My leg was cut and bruised and very sore, but I was more worried about my sandal, which was lying below the iron grate, about three feet down. I knew I’d get into terrible trouble if I didn’t get it back, so I lay down on the grate and stretched my right arm through the bars. My fingertips didn’t even nearly touch it, but I wasn’t about to give up. Come on, you can reach it. Come on! I couldn’t bear to think about what Freda would do if she found I’d lost a shoe. So, again and again, I ground the side of my face down onto the bars in a frenzied attempt to reach my sandal.
When at last I stood up and looked down at my bare foot, I realized that my dress had got dirty from lying on the ground. There was nothing more I could do, so I went over and sat on the steps, where I remained for the next two hours, stiff with fear and awaiting my fate.

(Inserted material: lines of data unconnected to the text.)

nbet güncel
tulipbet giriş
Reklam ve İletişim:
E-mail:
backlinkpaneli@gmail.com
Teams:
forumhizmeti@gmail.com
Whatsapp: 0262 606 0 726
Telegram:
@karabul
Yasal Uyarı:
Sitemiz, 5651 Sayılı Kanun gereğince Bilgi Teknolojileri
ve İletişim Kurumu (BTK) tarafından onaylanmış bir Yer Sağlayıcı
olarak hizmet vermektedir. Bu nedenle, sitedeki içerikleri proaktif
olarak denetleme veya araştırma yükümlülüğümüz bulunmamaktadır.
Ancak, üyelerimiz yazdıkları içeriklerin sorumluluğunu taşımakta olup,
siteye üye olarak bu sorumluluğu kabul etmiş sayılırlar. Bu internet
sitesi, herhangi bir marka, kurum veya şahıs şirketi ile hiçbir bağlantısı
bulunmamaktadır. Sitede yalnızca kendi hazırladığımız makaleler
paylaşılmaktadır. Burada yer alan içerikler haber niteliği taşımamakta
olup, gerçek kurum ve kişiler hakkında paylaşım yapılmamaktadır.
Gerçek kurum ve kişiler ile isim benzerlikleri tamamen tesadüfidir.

When I heard Freda unlock the door, I tried to creep in without catching her eye, but she saw the state of me at once.
‘What the hell have you been doing, and where’s your shoe?’
I just stared back at her, too terrified to say anything.
She grabbed my arm, pinching it viciously. ‘You answer me, damn it! Where’s your bloody shoe?’
She yanked my arm and pulled me outside and down the steps. I pointed at the iron grate.
‘You little swine. Didn’t I tell you not to move? What the hell were you doing throwing your shoe down there?’ She poked my forehead with a finger, jabbing it at me so hard my neck snapped back.
Then she went back inside and a minute later I heard her trying to open the cellar window. It was stuck. A moment later, she returned.
‘Right, Missie, you lie down and get it!’
I tried to tell her it was no use my trying, but she wasn’t listening.
She pushed me down and forced my arm between the bars, though she could see perfectly well that it wasn’t nearly long enough to reach the sandal. She put her foot down on my shoulder and pushed. The bars were crushing my chest, making it impossible to breathe.
After a while she dragged me back inside and looked around the room for something long enough to reach the shoe. Finally she stood on a chair, took down the curtain rod, and unhooked the curtain from it. ‘Don’t you dare move!’ she said, taking the rod outside.
A couple of minutes later she came back with the shoe in her left hand. In her right, she held the rod. She whacked me hard across the face with the shoe, making me reel back with the shock of it.
‘Get upstairs, damn you,’ she snarled. Her eyes were dark slits in her white face.
But as I turned to scramble up the stairs and out of her way, she went for me with the rod, savagely beating the back of my legs. I crumpled to the floor and continued up the stairs on my hands and knees. I felt her black snake-eyes on my back as I turned the corner to my room.